== Excerpt provided
It was not that Sheila McNulty had extra time on her hands to organize church meetings.

But the clergy sex-abuse crisis in the U.S. Catholic Church fueled a desire to make time.

"I don't feel good when I go to church now," said McNulty, 36, a Houston-based reporter for the Financial Times. "I feel angry. That is not the way it should be. There are a group of us who feel that way. Until we feel the church has accepted responsibility, I think all of us are going to feel that way."

Despite a time crunch, McNulty decided to bring together a group of like-minded Houstonians and start a local chapter of Voice of the Faithful, the national organization of lay Catholics dedicated to change in the church.

"I had watched this controversy for the past year and thought: Why didn't Houston have these meetings?" she asked.

Sunday, the group will hold its first public meeting at St. Anne Catholic Church.

"It's not that (sex abuse) is not Houston's problem," McNulty said. "It's a church problem, and since the church is in Houston, it's our problem."

Voice of the Faithful started in January 2002 after newspaper accounts revealed a pattern of clergy sex abuse in the Boston Archdiocese. The crisis snowballed as hundreds of priests and some bishops in dioceses throughout the country were implicated.

The organization's first meeting, a "listening session" in Wellesley, Mass., also started a snowball effect.

The meetings became regular gatherings that drew hundreds, said Steve Krueger, executive director of the Boston-based organization. The group incorporated in June 2002 and has grown to about 30,000 members in 41 states with more than 180 affiliates such as the one starting in Houston, he said.

"It was a very rapid and organic sort of spreading of the organization," Krueger said in a telephone interview. "It has really evolved and has evolved as much into a movement as it did into an organization."

The Catholic movement has not always been welcome, and at least nine dioceses and archdioceses including some in New York, New Jersey and Massachusetts have banned Voice of the Faithful meetings on church property.

Bishop Joseph A. Fiorenza of the Diocese of Galveston-Houston knows that the group will meet at St. Anne Catholic Church and plans to "keep the lines of communication open," said spokeswoman Annette Gonzales Taylor. Diocese leaders are familiar with the national organization, but know little about the newly formed local affiliate.

The Houston group consists mainly of local Voice of the Faithful members, who were involved mostly by checking the group's Internet site or sending donations. McNulty decided to take responsibility for holding the church responsible.
====
== Items
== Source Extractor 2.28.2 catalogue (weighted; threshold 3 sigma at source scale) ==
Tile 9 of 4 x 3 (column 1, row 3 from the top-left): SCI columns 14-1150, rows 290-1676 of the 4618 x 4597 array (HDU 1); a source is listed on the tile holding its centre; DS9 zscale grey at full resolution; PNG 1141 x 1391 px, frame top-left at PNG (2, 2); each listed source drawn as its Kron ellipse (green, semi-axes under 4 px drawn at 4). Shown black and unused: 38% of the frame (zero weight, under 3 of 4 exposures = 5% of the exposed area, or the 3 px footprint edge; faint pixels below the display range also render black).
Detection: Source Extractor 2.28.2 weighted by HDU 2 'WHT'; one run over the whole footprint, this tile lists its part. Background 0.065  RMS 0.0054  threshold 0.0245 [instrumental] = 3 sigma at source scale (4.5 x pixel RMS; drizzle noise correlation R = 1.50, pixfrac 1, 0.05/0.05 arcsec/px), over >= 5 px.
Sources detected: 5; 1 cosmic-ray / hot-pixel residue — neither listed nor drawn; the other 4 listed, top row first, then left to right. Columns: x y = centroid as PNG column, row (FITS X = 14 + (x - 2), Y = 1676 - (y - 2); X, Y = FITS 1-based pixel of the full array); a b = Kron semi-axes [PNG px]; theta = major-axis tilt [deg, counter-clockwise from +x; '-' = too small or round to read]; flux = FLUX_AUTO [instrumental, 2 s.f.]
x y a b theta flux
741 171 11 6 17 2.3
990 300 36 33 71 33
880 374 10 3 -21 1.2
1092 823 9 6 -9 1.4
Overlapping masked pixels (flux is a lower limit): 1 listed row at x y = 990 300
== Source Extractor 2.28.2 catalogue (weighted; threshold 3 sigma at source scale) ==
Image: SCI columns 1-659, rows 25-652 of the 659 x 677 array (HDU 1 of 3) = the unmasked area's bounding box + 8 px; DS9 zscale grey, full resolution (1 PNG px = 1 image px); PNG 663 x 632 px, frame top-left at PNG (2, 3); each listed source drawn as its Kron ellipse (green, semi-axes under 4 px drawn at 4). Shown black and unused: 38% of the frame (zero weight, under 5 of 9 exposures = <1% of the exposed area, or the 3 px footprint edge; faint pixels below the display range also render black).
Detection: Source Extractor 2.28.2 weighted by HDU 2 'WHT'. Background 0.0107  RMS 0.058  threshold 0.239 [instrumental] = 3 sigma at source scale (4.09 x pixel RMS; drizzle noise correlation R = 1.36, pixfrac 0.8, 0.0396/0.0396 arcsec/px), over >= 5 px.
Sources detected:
====
■ **What to produce**: Continue the news story about the Houston chapter of Voice of the Faithful from the point where it stops.

■ **Result of this task**:
Houston organizers don't know how many people will come to their first meeting. But they expect to generally introduce themselves and the mission of Voice of the Faithful.

"There are countless things you can do," McNulty said. "I can't dictate what his affiliate will do. It's a group decision."

Nationally, Voice of the Faithful's first goals were to support those abused by priests and to back "priests of integrity." But it also aims to "shape structural change within the church." Its motto is "Keep the Faith, Change the Church."

"We need to address the root cause of the problem as a church," Krueger said. "One of the things that the Voice of the Faithful has been advocating is for church officials to acknowledge that the problem itself goes beyond the clergy sex abuse crisis."

The group believes in a stronger and more representative role for Catholic lay people in church financial, personnel and planning matters. It steers clear of advocating for "hot button" issues such as married or female priests, which are not allowed in the celibate all-male Catholic clergy.

"What we are witnessing today is a paradigm shift from the old model of church, of pray, pay and obey, to some new model of church," he said.

Though Houstonian Paul Merriman believes that sexual abuse by clergy members is horrific, it's the "change the church" part of the mission that will draw him to the inaugural meeting of the local Voice of the Faithful.

Merriman is a lifelong Catholic who sent his now adult children to Catholic schools. A retired company president, he is a member of St. Michael Catholic Church on Sage and has served on its parish council and a bishop's committee.

Though he considers himself a committed Catholic, he believes the rules and structures of the church have sent members of his family and others who live in the modern world on a dash out of the pews.

And he believes it is time for church leadership to listen.

"Somebody has to tell them to change," Merriman said. "I'm on the side of people who say something."

Voice of the Faithful will meet at 4 p.m. Sunday at St. Anne Catholic Church, 2140 Westheimer.